An experimental vaccine developed by German drug developer BioNTech showed early promise in a small study of people with pancreatic cancer, suggesting that personalized immunotherapy could offer a way to treat one of the deadliest types of tumors.

The results, published in the journal Nature on Wednesday, showed trial participants who responded to treatment with the vaccine went longer without their cancer returning after surgery than those who didn’t respond. The study was primarily designed to assess safety and participants’ immune responses, and “responder” analyses aren’t as rigorous a test as placebo-controlled comparisons.

Still, the data’s publication is the second time this year a drugmaker has detailed trial findings for a personalized cancer vaccine, after years of setbacks in the research field. In April, Moderna and partner Merck & Co. disclosed full results from a mid-stage trial of a cancer vaccine they’re developing for melanoma.

The studies also provide a sign that the biggest names in messenger RNA-based medicines may have a chance to deliver on expectations investors held for them in cancer treatment prior to their success developing COVID-19 vaccines. Roche paid $310 million seven years ago to collaborate with BioNTech on mRNA cancer vaccines.

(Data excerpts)

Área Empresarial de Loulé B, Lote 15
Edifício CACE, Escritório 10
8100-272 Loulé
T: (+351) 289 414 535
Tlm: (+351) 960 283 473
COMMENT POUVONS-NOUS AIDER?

* * *

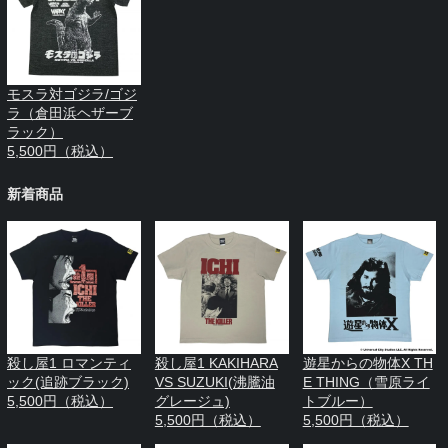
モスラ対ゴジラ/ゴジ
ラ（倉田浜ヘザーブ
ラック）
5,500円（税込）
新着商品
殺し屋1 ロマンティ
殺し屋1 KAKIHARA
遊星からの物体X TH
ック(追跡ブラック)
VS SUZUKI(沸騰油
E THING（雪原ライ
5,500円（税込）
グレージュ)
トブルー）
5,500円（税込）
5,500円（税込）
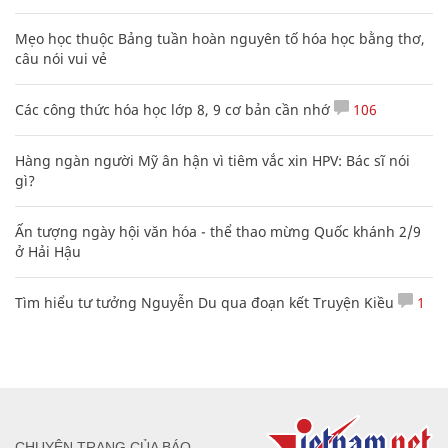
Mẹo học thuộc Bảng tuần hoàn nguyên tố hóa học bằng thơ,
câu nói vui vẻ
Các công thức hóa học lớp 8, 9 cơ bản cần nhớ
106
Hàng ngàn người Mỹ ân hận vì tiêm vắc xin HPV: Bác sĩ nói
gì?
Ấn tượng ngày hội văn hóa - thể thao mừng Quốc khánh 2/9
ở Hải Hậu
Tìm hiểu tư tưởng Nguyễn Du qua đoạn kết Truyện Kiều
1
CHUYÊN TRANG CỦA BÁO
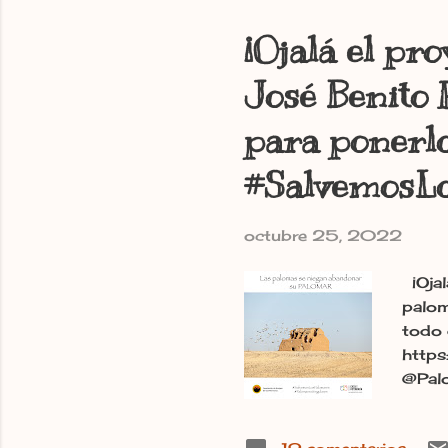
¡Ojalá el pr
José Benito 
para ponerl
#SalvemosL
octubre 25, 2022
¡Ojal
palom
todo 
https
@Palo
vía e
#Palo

(Questions)
**a.** Using the article on the BioNTech pancreatic cancer vaccine, decide whether each statement agrees with it. Answer yes or no and quote the words that decide it. (i) The study results appeared in the journal Nature on a Wednesday. (ii) The study was mainly designed to measure how long patients went without their cancer returning. (iii) Roche paid $310 million to collaborate with Moderna on mRNA cancer vaccines.
**b.** According to the article on the BioNTech pancreatic cancer vaccine, what type of cancer is the Moderna and Merck & Co. vaccine being developed for?
**c.** Continue the article on the BioNTech pancreatic cancer vaccine, starting after its final sentence.

(Answers to the tasks)
**a.**
(i) Yes: "published in the journal Nature on Wednesday"
(ii) No: "The study was primarily designed to assess safety and participants’ immune responses"
(iii) No: "Roche paid $310 million seven years ago to collaborate with BioNTech on mRNA cancer vaccines"

**b.** Melanoma.

**c.**
BioNTech tested its cancer vaccine together with the immunotherapy Tecentriq, which is manufactured by Roche. The small trial was designed to detect whether the vaccine could stimulate T cells that target patient-specific mutated proteins on tumor cells. BioNTech said its vaccine can target up to 20 of these so-called neoantigens per patient.

Patients first underwent surgery to remove their tumors, then were treated with a single dose of Tecentriq, followed by eight infusions of BioNTech’s vaccine, called, autogene cevumeran. They then received a chemotherapy regimen called FOLFIRINOX. Of the 34 patients who were screened in the trial, 28 underwent surgery, 19 received Tecentriq, 16 got autogene cevumeran and 15 were treated with chemotherapy. Some patients dropped out for reasons that included disease progression, personal decisions to withdraw and an inability to manufacture the vaccine.